After shaving, a guest at the Ramada in Beverly Hills reached for a hairbrush and struck his nose on a clothes hook with enough force to bring tears to his eyes and blood to his nose. He noticed that the hook had been installed at nose level -- clearly a poor design decision and dangerous. A hotel that tolerated such an unsafe condition was irresponsible and perhaps legally liable. The guest was, of course, a lawyer.

As I entered the general manager’s office, the guest interrupted a harangue as we exchanged introductions.

This was awkward. My sole obligation is to my patient, but it was obvious the manager wanted help in fending off the furious guest. When I suggested privacy for our consultation the guest told me to take care of things on the spot.

Young doctors love to blurt out a diagnosis as soon as the patient walks through the door (which is possible more often than you think). Not only do patients find this offensive, they don’t believe it, so doctors learn to give the impression they are thinking deeply before announcing an opinion.

I examined the nose from several angles. I carefully palpated it. I pulled out my otoscope and peered up his nostrils. Finally I announced that he had suffered a nasal contusion that, fortunately, had done no harm. He needed no X-ray, no treatment. He could go about his business.

According to the law, a person has no grounds to sue unless he has suffered damage, but a competent lawyer can discover damage in any situation. I doubt visions of profit had brought the guest to the manager’s office. He was upset at his pain and wanted sympathy. The manager had offered to comp the guest’s bill but had maintained his dignity when a humble apology would have worked better.

Still fuming, the guest asked my opinion of the danger in installing clothes hooks at precisely nose level. I agreed the matter deserved attention but added that noses come at many levels.

Sunday, April 19, 2020

I Save a Life


After apologizing for waking me, the caller explained that his companion couldn’t sleep because she felt short of breath.

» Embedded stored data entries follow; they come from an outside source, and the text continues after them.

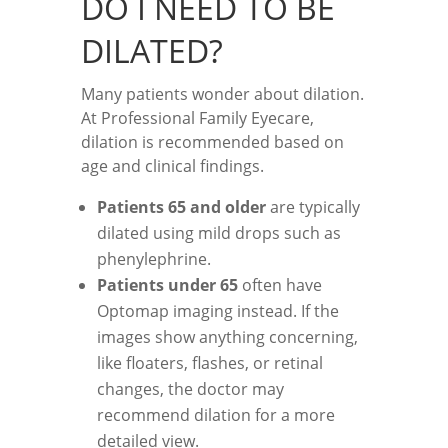
DO I NEED TO BE
DILATED?
Many patients wonder about dilation.
At Professional Family Eyecare,
dilation is recommended based on
age and clinical findings.
Patients 65 and older
are typically
dilated using mild drops such as
phenylephrine.
Patients under 65
often have
Optomap imaging instead. If the
images show anything concerning,
like floaters, flashes, or retinal
changes, the doctor may
recommend dilation for a more
detailed view.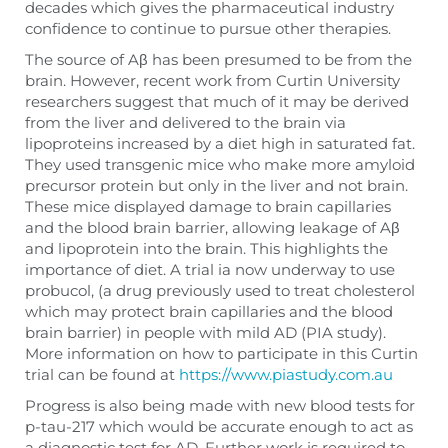
decades which gives the pharmaceutical industry
confidence to continue to pursue other therapies.
The source of Aβ has been presumed to be from the
brain. However, recent work from Curtin University
researchers suggest that much of it may be derived
from the liver and delivered to the brain via
lipoproteins increased by a diet high in saturated fat.
They used transgenic mice who make more amyloid
precursor protein but only in the liver and not brain.
These mice displayed damage to brain capillaries
and the blood brain barrier, allowing leakage of Aβ
and lipoprotein into the brain. This highlights the
importance of diet. A trial ia now underway to use
probucol, (a drug previously used to treat cholesterol
which may protect brain capillaries and the blood
brain barrier) in people with mild AD (PIA study).
More information on how to participate in this Curtin
trial can be found at
https://www.piastudy.com.au
Progress is also being made with new blood tests for
p-tau-217 which would be accurate enough to act as
a diagnostic test for AD. Further work is required to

Shortness of breath in an otherwise healthy person is either anxiety or a serious matter. The caller added that she was prone to respiratory infections. Maybe she has pneumonia, I thought. I can cure pneumonia.

She didn’t appear ill, but she was English, not a demonstrative people. She had no fever. Her heart was racing. Listening to her lungs, I heard the crackle of fluid which is audible in pneumonia but also in heart failure. I suspected heart failure. When the heart beats weakly, blood backs up into the lungs waiting to pass through, so victims have trouble breathing.

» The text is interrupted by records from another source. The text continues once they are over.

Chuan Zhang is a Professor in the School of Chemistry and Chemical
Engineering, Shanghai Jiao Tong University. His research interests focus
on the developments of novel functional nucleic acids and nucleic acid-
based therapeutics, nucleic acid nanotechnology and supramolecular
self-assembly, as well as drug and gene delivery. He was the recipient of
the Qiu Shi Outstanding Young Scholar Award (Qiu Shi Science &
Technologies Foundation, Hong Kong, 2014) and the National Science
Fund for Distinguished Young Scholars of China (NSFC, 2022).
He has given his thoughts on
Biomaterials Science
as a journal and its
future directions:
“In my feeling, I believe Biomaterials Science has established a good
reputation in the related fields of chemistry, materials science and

Calling paramedics was risky because they might decide she wasn’t sick enough to transport. Leaving after obtaining her promise to go to an ER was not an option because I would worry. Long experience has convinced me that if guests need to go to a hospital, I must make sure – with my own eyes – that they go. So I drove the couple in my car. Watching them disappear through the emergency entrance made it certain they were now another doctor’s responsibility. 

When I phoned later, the doctor explained that she was suffering rapid atrial fibrillation, an irregular, inefficient cardiac rhythm. He had performed cardioversion – delivering an electric shock to the heart – and she was now in a regular rhythm and feeling better. They were scheduled to fly to Las Vegas the day after my visit, and when I called they had checked out.

Wednesday, April 15, 2020

A Contagious Disease


I cared for a flight attendant in an airport hotel suffering a cough, high fever, runny nose, and sore throat. It seemed like the usual upper respiratory infection until I saw the spotty rash over her body. She had measles.

Does that ring a bell?... Measles may be the world’s most contagious disease. If you’re susceptible and enter a room someone with measles passed through hours earlier, you’ll probably catch it.

It’s also nasty. Even today, one or two per thousand victims die and a larger number are left deaf or brain damaged. I grew up before children were vaccinated against most childhood illnesses; we actually caught them. I had measles in 1946 and still remember how sick I felt; my chicken pox and mumps were trivial by comparison.

I informed the airline that a flight attendant fresh from a crowded plane had measles and also told the hotel management. You can imagine the reception.